Introduction
Le groupe de hackers lié à la Corée du Nord, Kimsuky, a mis en place trois environnements d’IA locaux dans le cadre de ses préparatifs pour des cyberattaques ciblant des entreprises de cryptomonnaie et des institutions financières, selon de nouvelles recherches en cybersécurité.
Environnements d’IA et Outils Utilisés
Genians, une entreprise sud-coréenne spécialisée dans la cybersécurité, a déclaré dans un rapport publié lundi avoir trouvé des preuves que Kimsuky exploitait des modèles de langage local via Ollama, GPT4All et Msty. Cela permet au groupe d’accéder à des outils d’IA fonctionnant sans dépendre de services cloud externes.

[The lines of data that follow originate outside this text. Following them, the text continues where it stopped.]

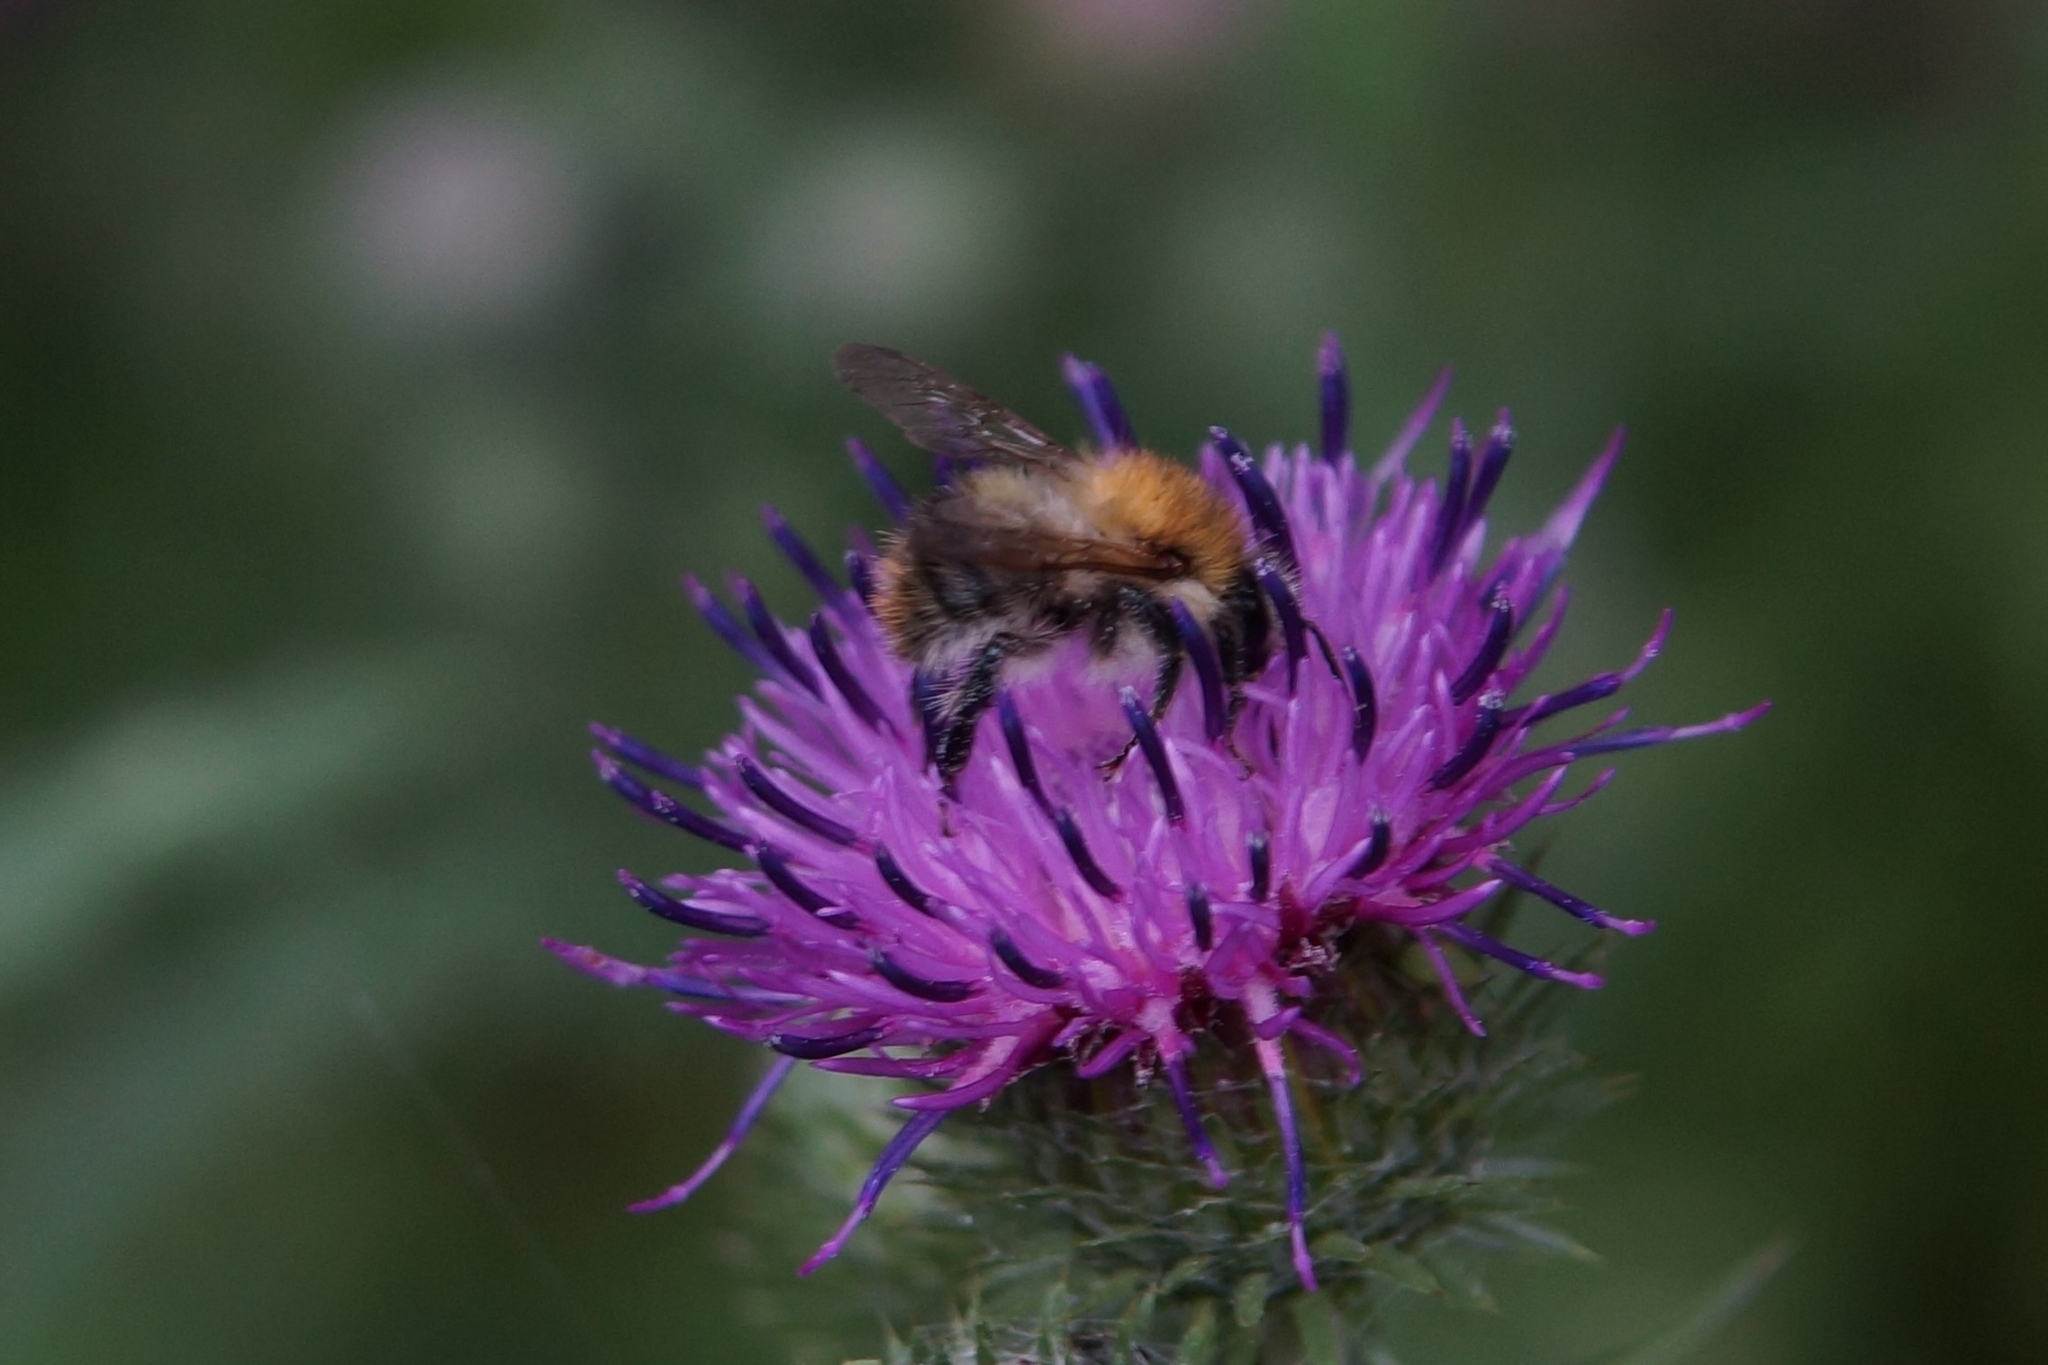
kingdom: Animalia
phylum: Arthropoda
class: Insecta
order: Hymenoptera
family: Apidae
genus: Bombus
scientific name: Bombus pascuorum
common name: Common carder bee
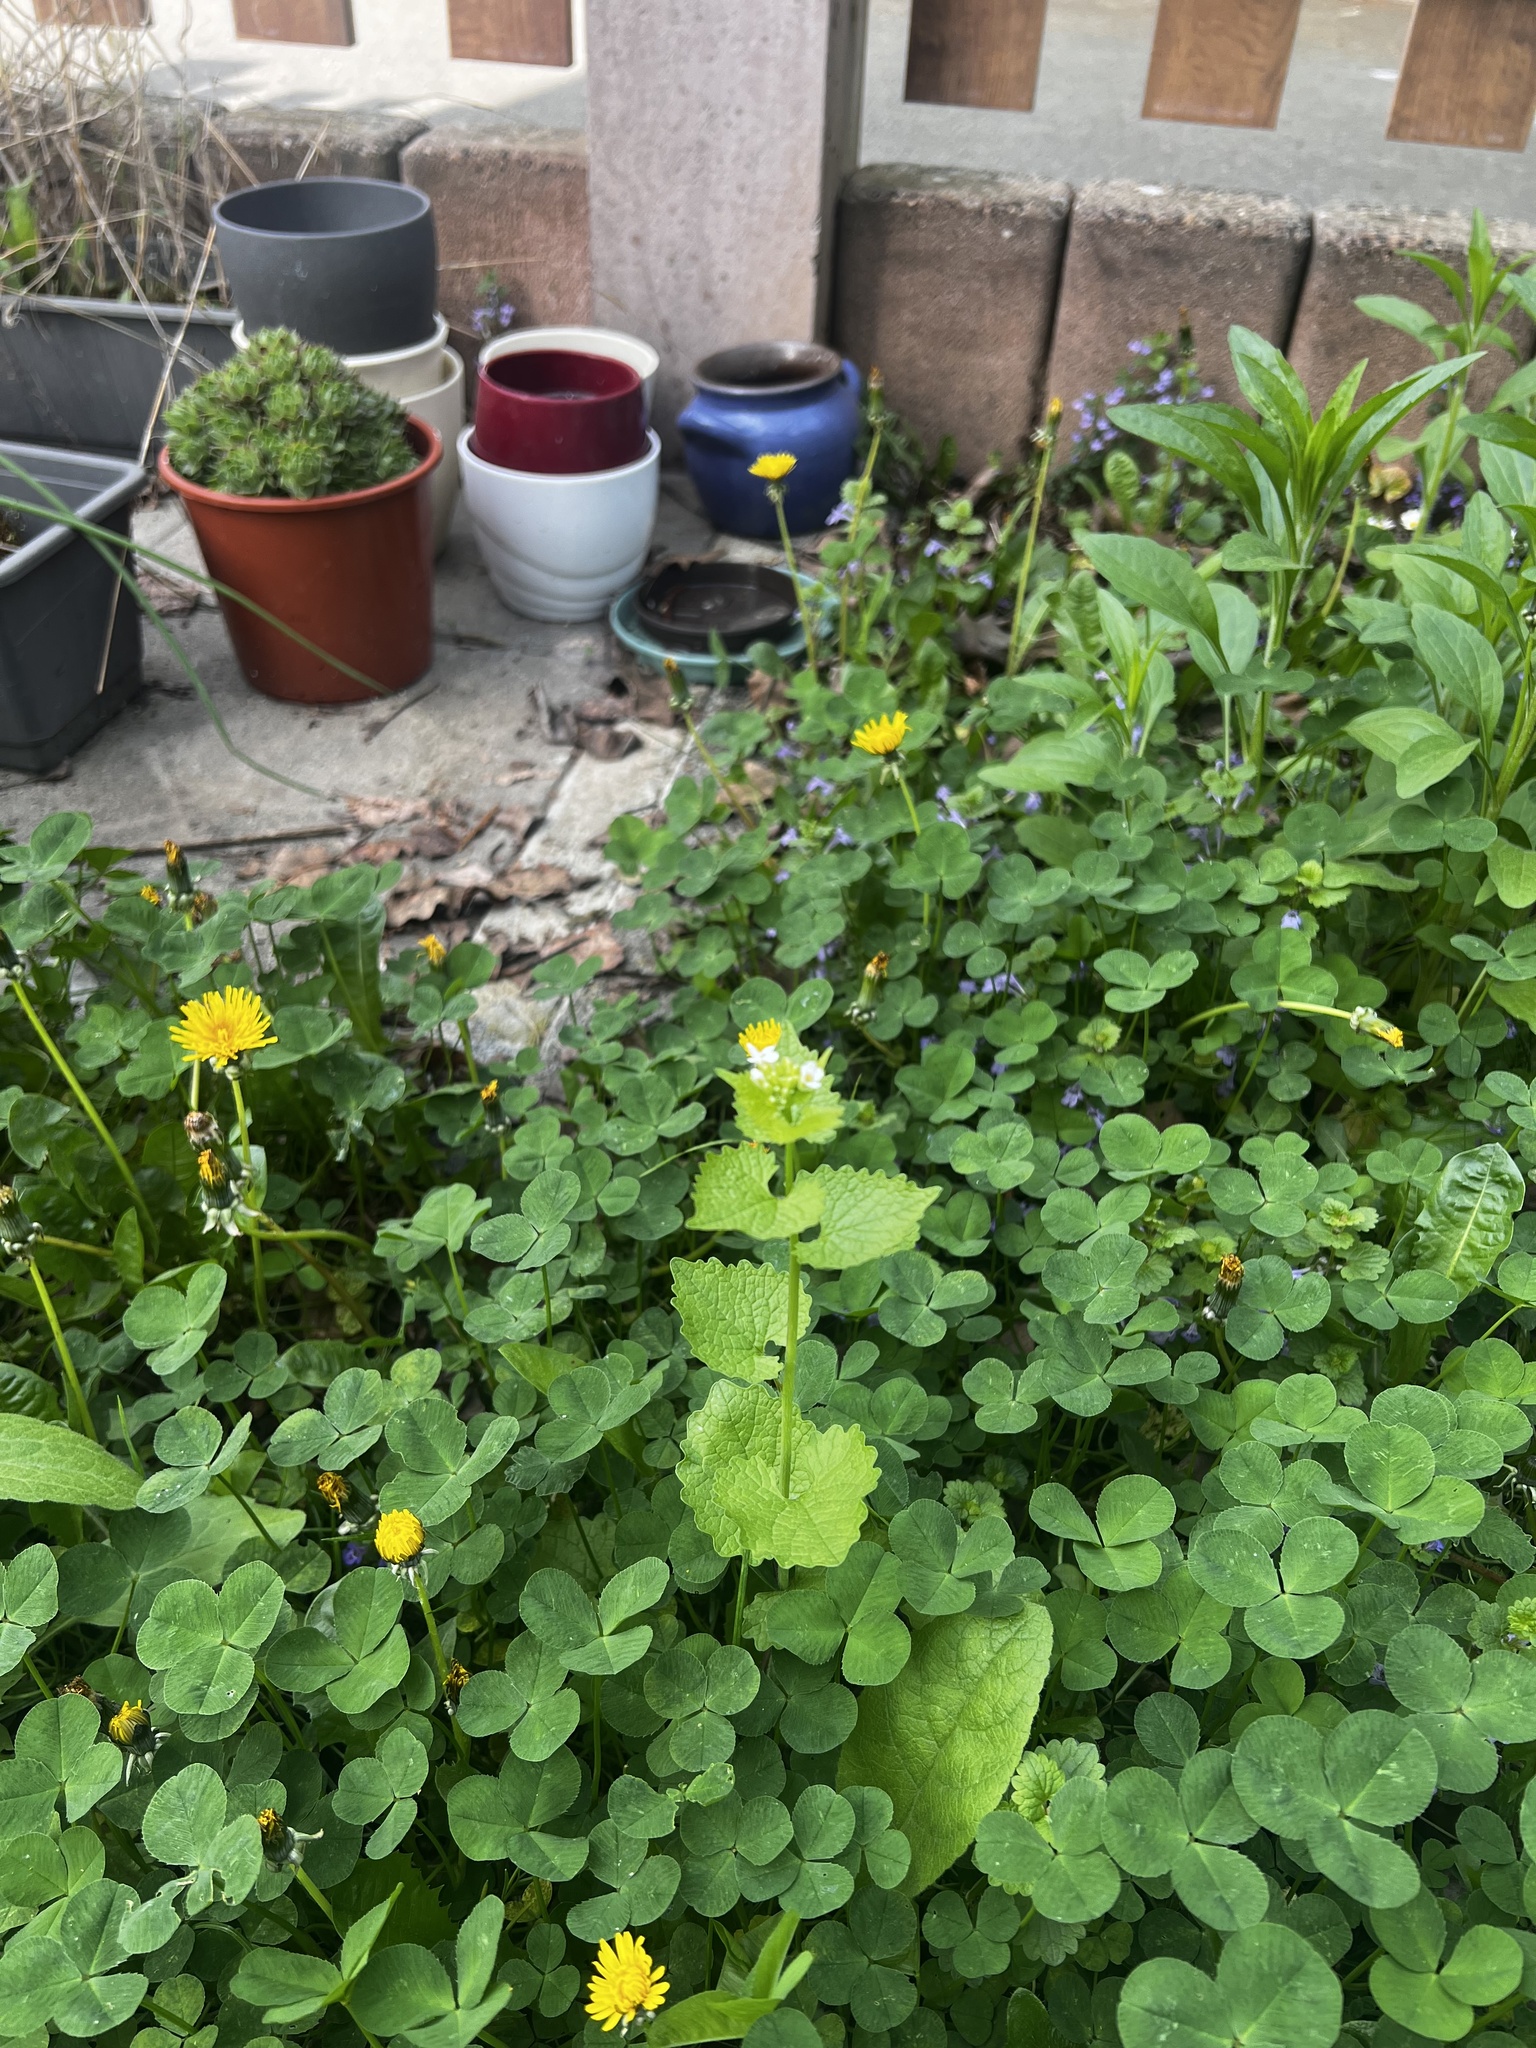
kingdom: Plantae
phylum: Tracheophyta
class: Magnoliopsida
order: Brassicales
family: Brassicaceae
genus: Alliaria
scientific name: Alliaria petiolata
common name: Garlic mustard
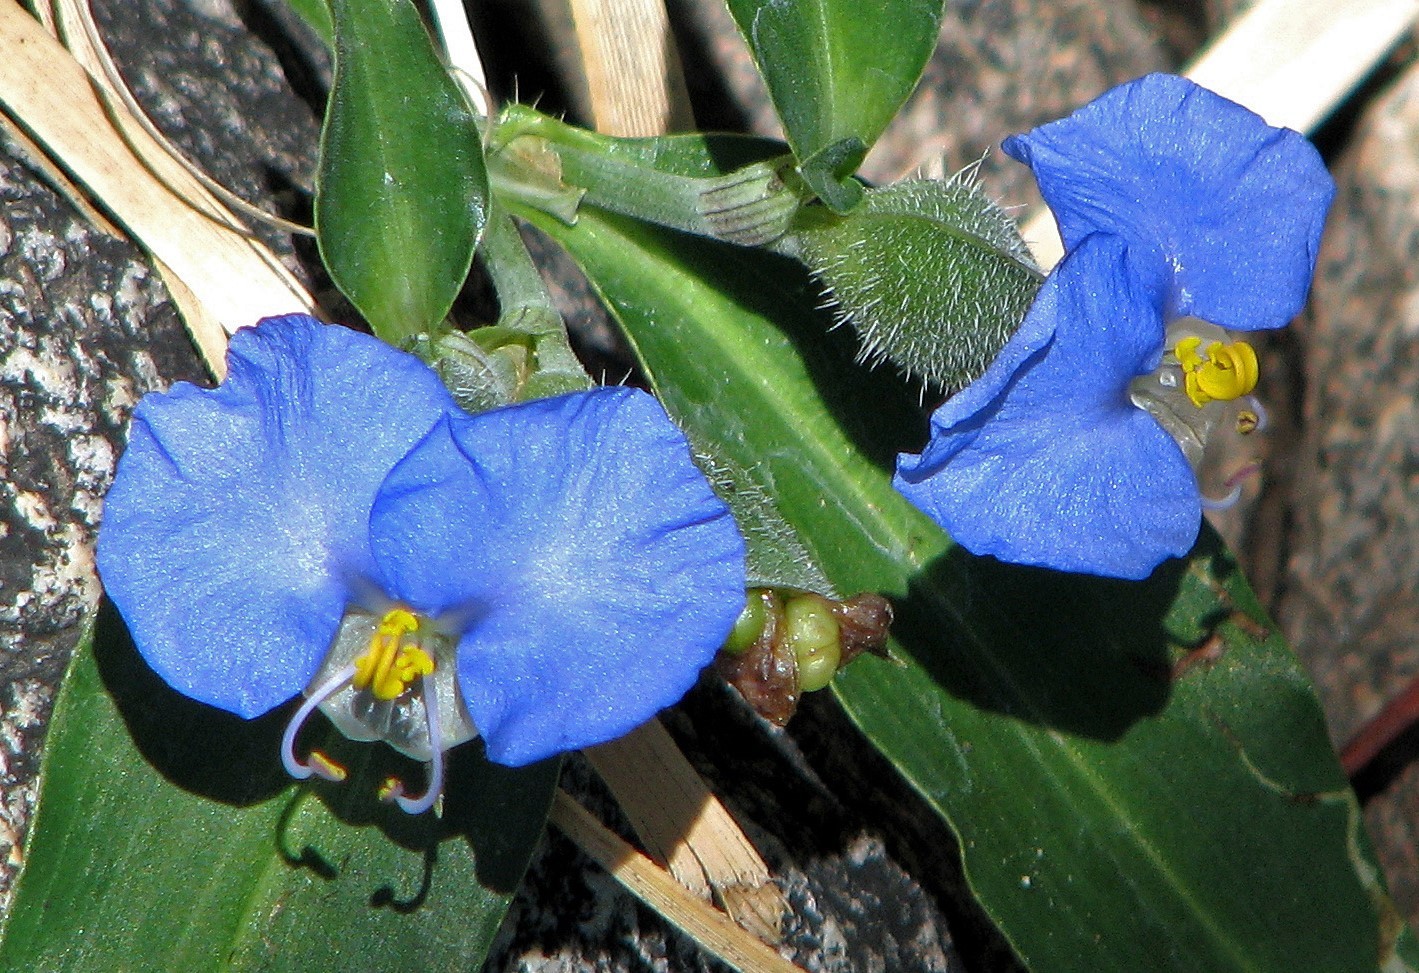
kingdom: Plantae
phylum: Tracheophyta
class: Liliopsida
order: Commelinales
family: Commelinaceae
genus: Commelina
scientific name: Commelina erecta
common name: Blousel blommetjie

L’exécution de modèles localement permet aux opérateurs de formuler des requêtes sans envoyer d’informations d’attaque potentiellement sensibles à des fournisseurs d’IA tiers. Selon l’étude, ces environnements prennent également en charge la génération augmentée par récupération, qui connecte un modèle d’IA à des informations supplémentaires fournies par son opérateur.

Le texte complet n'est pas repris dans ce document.